# New trend in high-heat grilling?



## medtran49 (Aug 1, 2014)

Don't think I would want to be the grill chef. 

Chefs Cook Steak Over Molten Lava


----------



## Andy M. (Aug 1, 2014)

I wonder if grilled burgers would taste grilled over a lava flow.


----------



## medtran49 (Aug 1, 2014)

Andy M. said:


> I wonder if grilled burgers would taste grilled over a lava flow.


 
Good one!


----------



## CraigC (Aug 1, 2014)

Andy M. said:


> I wonder if grilled burgers would taste grilled over a lava flow.

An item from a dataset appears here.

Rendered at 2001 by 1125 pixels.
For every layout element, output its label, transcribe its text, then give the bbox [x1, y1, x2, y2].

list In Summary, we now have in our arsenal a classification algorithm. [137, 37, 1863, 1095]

Only if you cover the grates in foil.


----------



## mborner (Aug 1, 2014)

Good one, guys.


----------



## Mad Cook (Aug 1, 2014)

medtran49 said:


> Don't think I would want to be the grill chef.
> 
> Chefs Cook Steak Over Molten Lava


It would be a lot easier just to pop into the nearest bbq equipment store.


----------



## roadfix (Aug 1, 2014)

If you live near Kilauea volcano you can do this every day.....  Umm...lava grilled spam...


----------



## medtran49 (Aug 2, 2014)

mborner said:


> Good one, guys.


 
Pobrecito,  just poking fun.


----------